**WHAT THE EXERCISE ASKS**:
In the mouse-and-cat game problem below, what value should be returned when the game is won by Cat?

**SELECTED EXTRACT**:

★ ★ ★ ★ ★

I’m posting my code for a LeetCode problem. If you’d like to review, please do so. Thank you for your time!

Problem

A game on an undirected graph is played by two players, Mouse and Cat,
who alternate turns.

The graph is given as follows: graph(a) is a list of all nodes b such
that ab is an edge of the graph.

Mouse starts at node 1 and goes first, Cat starts at node 2 and goes
second, and there is a Hole at node 0.

During each player’s turn, they must travel along one edge of the
graph that meets where they are. For example, if the Mouse is at node
1, it must travel to any node in graph(1).

Additionally, it is not allowed for the Cat to travel to the Hole
(node 0.)

Then, the game can end in 3 ways:

  • If ever the Cat occupies the same node as the Mouse, the Cat wins.
  • If ever the Mouse reaches the Hole, the Mouse wins.
  • If ever a position is repeated (ie. the players are in the same position as a previous turn, and it is the same player’s turn to
    move), the game is a draw.

Given a graph, and assuming both players play optimally, return 1 if
the game is won by Mouse, 2 if the game is won by Cat, and 0 if the
game is a draw.

Inputs

((2,5),(3),(0,4,5),(1,4,5),(2,3),(0,2,3))
((1,3),(0),(3),(0,2))
((2,3),(3,4),(0,4),(0,1),(1,2))
((2,5),(3),(0,4,5),(1,4,5),(2,3),(0,2,3),(2,3),(3,4),(0,4),(0,1),(1,2))

★ ★ ★ ★ ★

**SUPPLIED INFORMATION**:
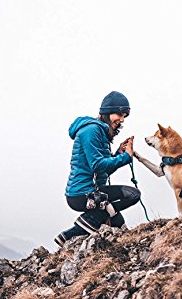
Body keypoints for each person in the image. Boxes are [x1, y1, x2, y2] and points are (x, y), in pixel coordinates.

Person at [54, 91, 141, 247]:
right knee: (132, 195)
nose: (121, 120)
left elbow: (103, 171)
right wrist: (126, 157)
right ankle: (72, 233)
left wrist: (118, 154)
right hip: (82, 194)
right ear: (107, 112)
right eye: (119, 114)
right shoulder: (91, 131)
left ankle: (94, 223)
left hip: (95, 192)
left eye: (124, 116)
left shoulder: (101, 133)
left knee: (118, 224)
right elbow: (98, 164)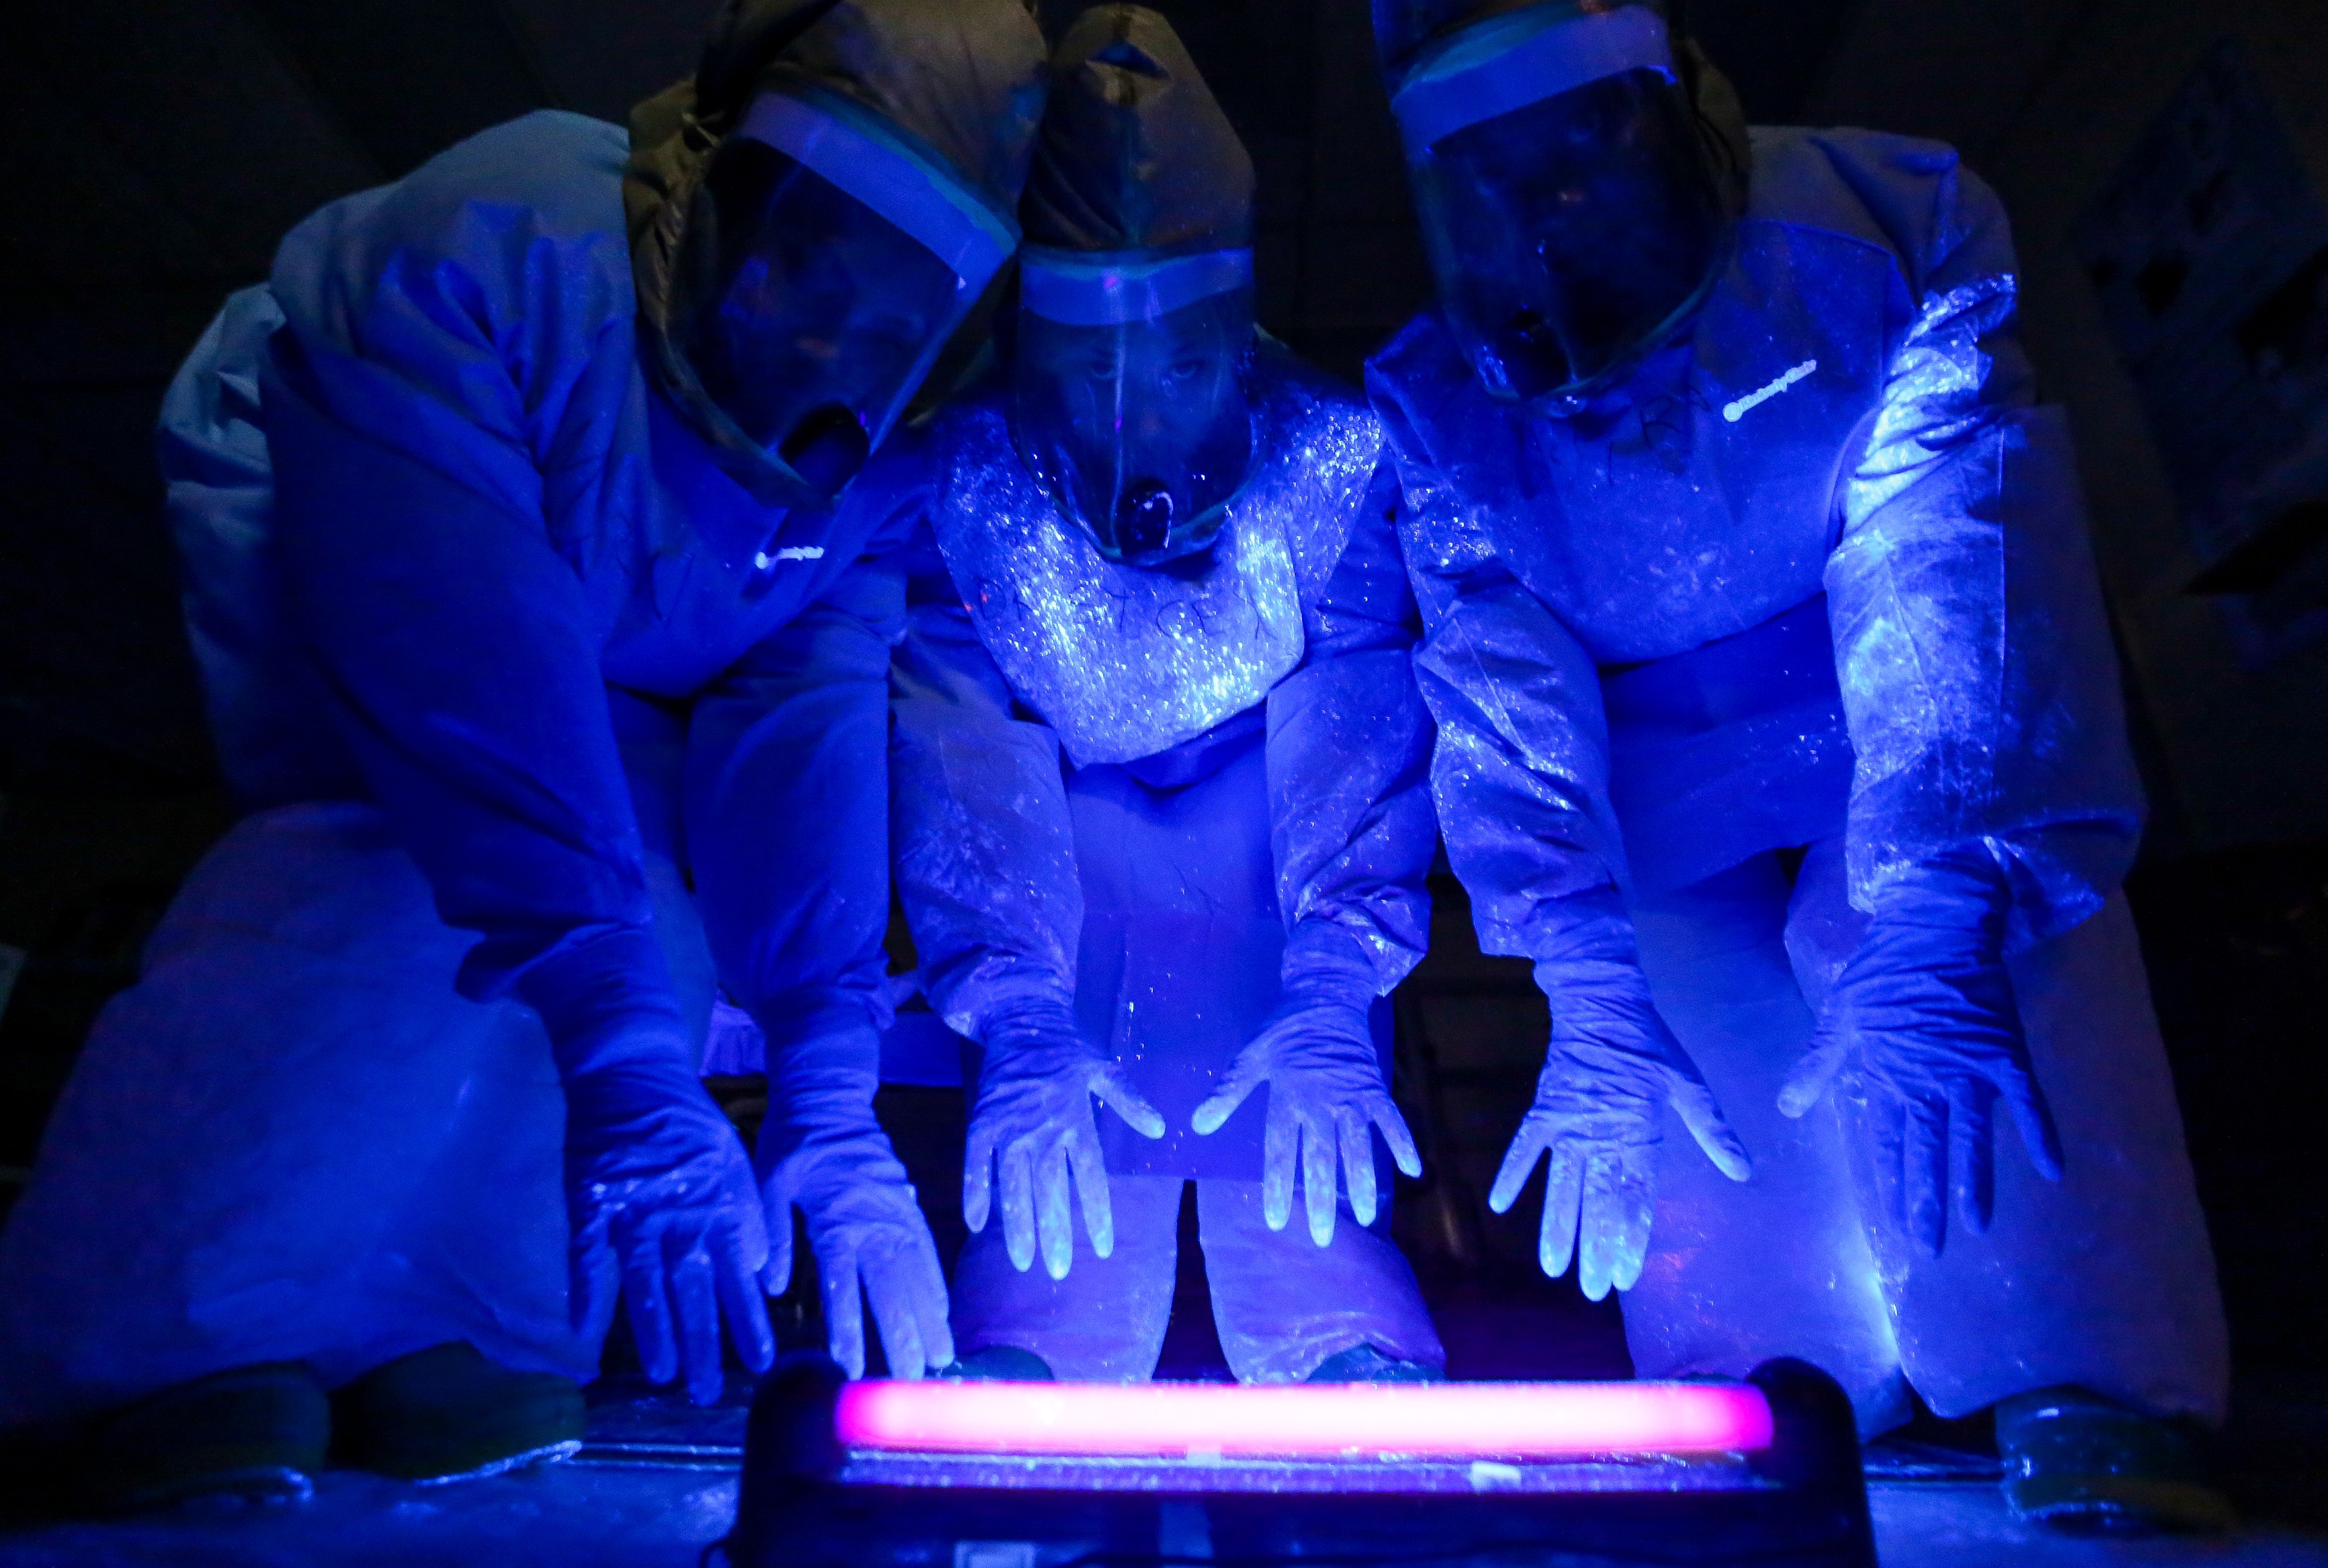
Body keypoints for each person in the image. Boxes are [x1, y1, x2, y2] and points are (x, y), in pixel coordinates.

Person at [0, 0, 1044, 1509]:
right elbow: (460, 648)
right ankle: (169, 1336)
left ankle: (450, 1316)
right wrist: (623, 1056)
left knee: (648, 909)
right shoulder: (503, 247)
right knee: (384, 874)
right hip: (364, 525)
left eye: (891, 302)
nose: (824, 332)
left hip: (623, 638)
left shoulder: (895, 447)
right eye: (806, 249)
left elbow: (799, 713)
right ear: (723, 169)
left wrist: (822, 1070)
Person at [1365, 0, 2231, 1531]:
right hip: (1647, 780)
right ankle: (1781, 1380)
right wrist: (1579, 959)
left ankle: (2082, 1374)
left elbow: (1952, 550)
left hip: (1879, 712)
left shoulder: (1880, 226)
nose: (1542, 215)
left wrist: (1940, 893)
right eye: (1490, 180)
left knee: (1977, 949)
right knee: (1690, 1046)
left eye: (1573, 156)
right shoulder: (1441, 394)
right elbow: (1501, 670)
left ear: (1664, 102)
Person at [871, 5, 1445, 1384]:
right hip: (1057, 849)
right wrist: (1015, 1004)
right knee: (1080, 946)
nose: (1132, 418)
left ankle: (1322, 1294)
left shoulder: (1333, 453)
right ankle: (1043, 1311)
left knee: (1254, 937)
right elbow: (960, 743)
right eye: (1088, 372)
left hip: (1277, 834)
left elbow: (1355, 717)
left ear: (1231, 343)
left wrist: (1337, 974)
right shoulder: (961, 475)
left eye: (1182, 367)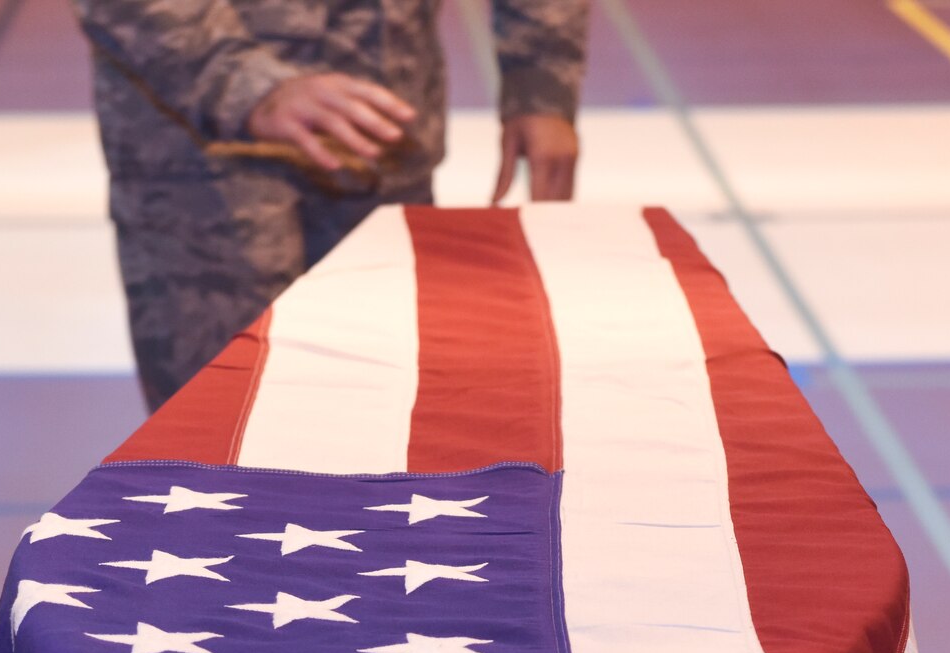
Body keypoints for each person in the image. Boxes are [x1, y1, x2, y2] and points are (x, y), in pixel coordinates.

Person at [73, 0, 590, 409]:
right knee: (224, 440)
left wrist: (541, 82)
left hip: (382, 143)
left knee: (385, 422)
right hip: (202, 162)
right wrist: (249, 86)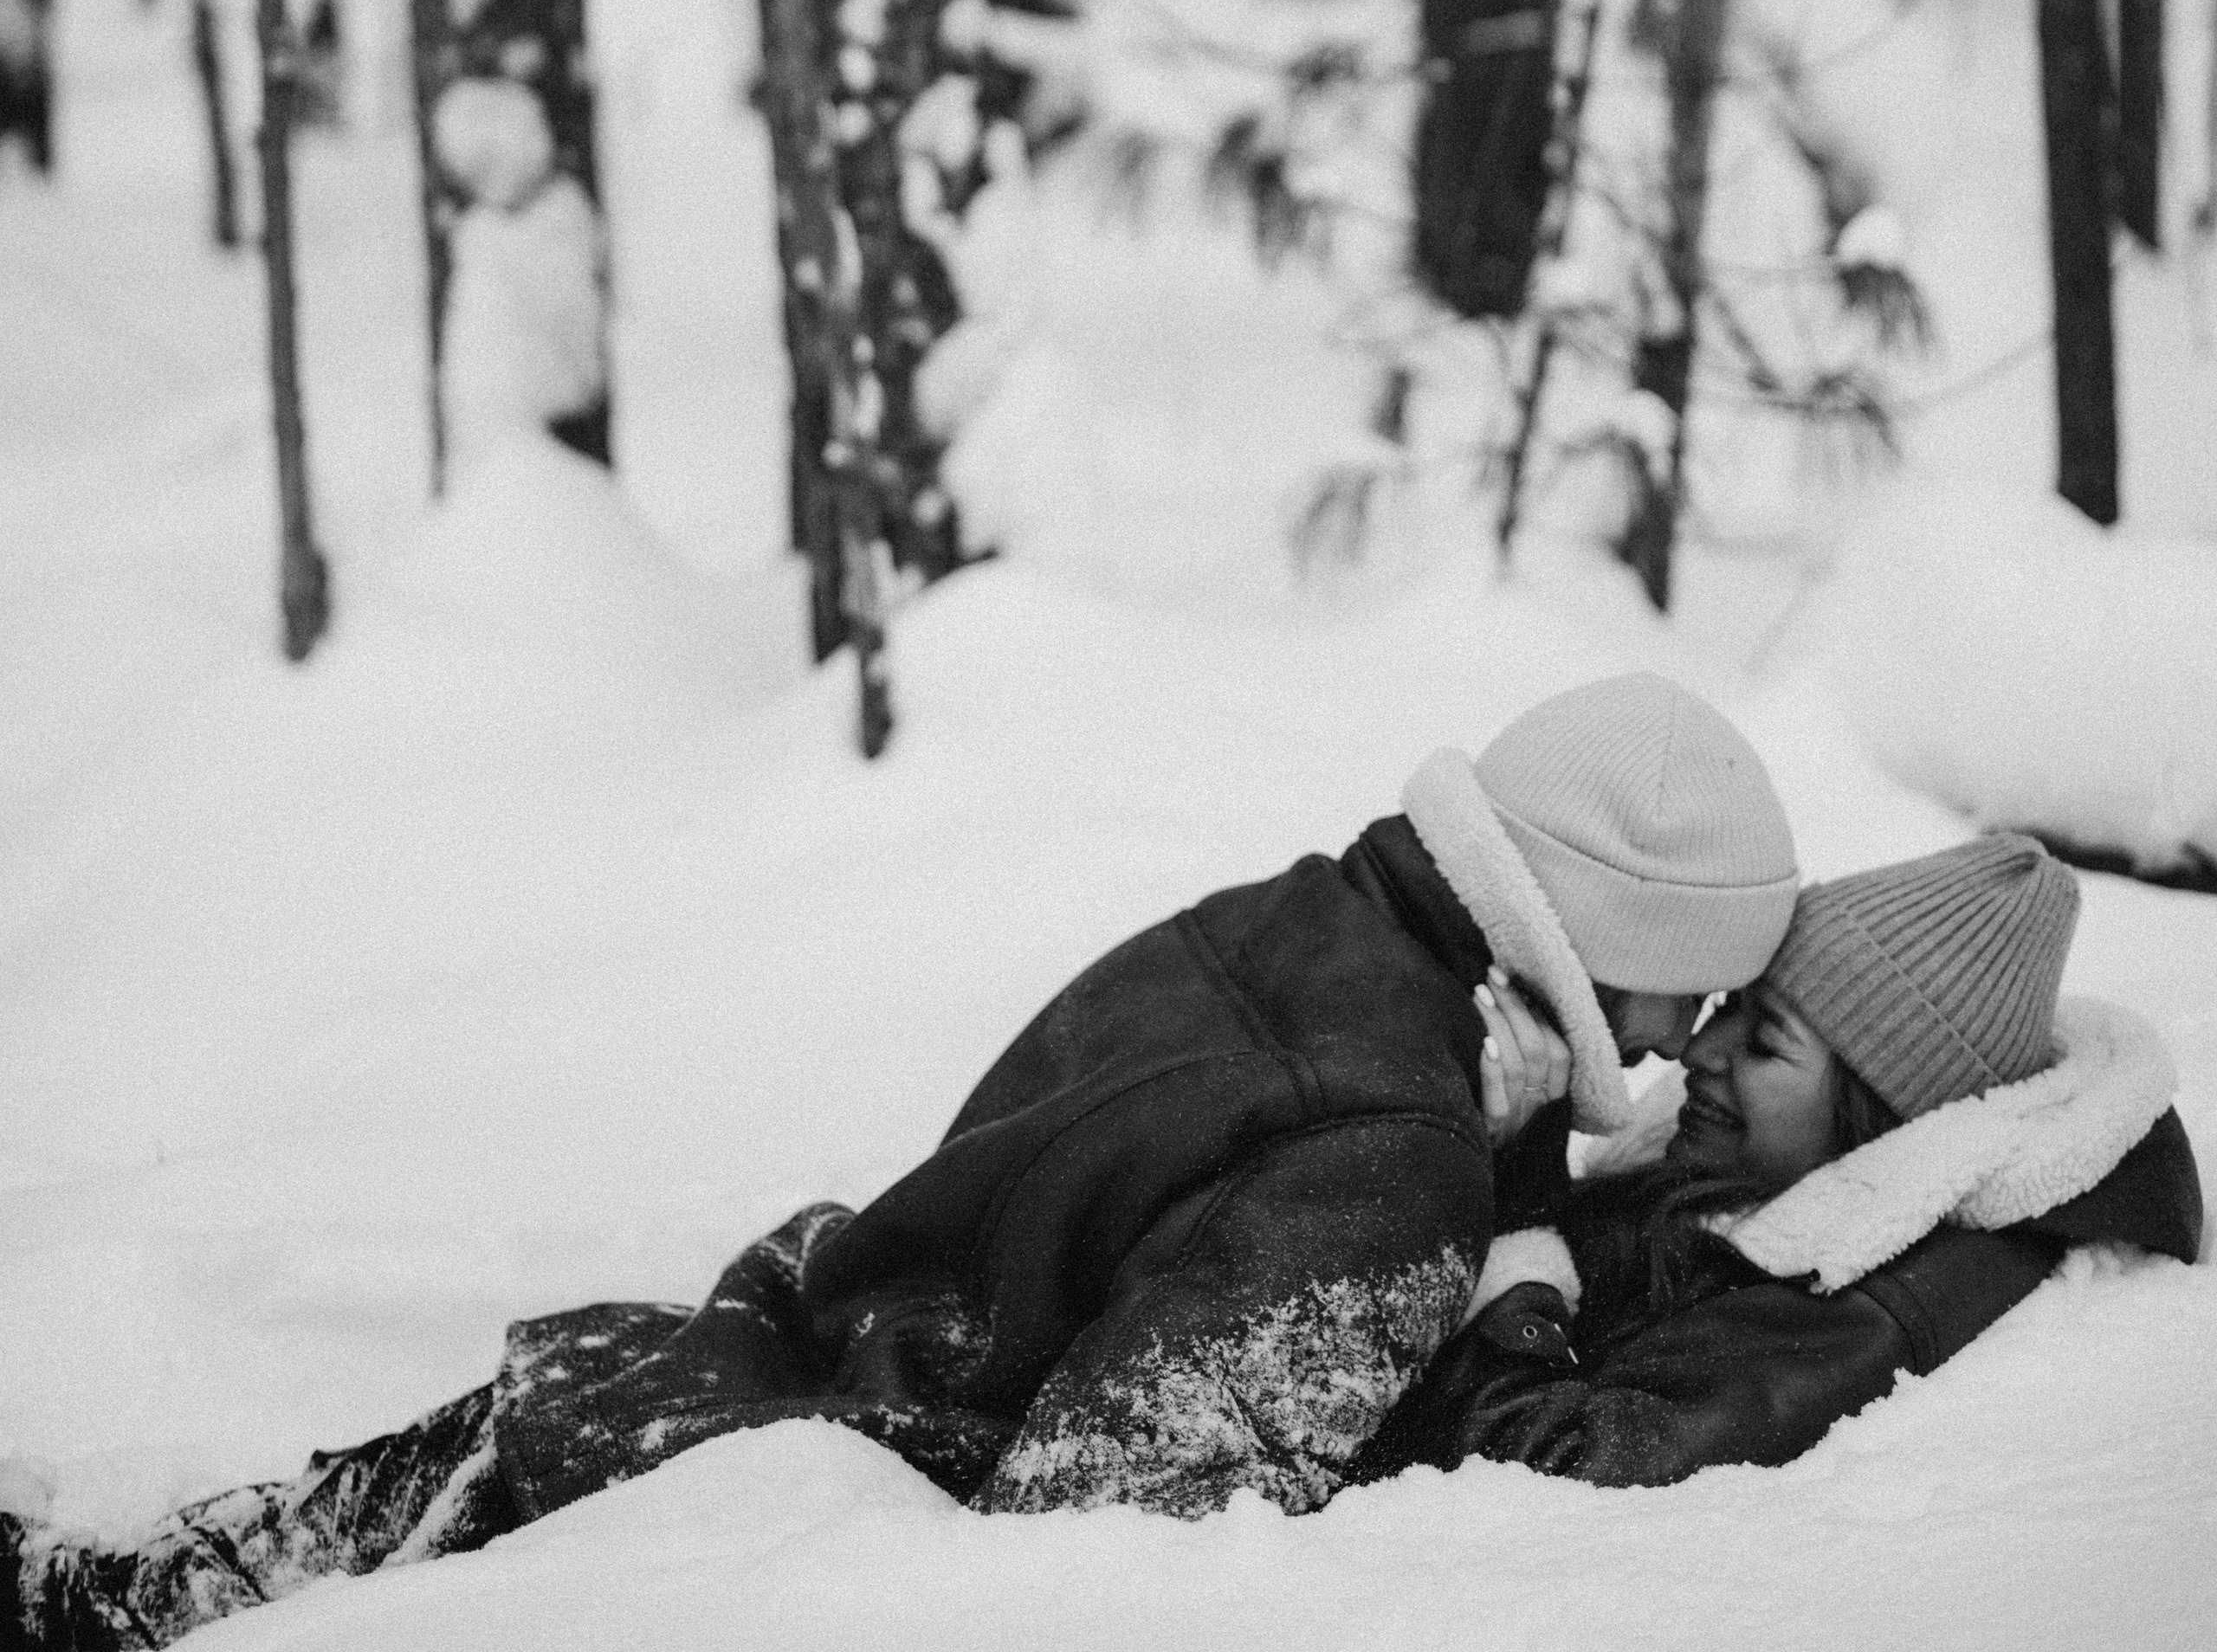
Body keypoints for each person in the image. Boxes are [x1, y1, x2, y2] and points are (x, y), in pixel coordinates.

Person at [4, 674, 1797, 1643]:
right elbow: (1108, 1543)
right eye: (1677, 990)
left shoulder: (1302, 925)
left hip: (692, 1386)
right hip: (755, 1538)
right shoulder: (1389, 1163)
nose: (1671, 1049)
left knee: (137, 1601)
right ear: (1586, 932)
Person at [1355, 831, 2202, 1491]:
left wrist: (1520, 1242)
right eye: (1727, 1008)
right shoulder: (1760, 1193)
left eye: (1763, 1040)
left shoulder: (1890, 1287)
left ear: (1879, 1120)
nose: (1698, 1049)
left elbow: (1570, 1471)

★ ★ ★ ★ ★

**ANSWER SECTION**:
2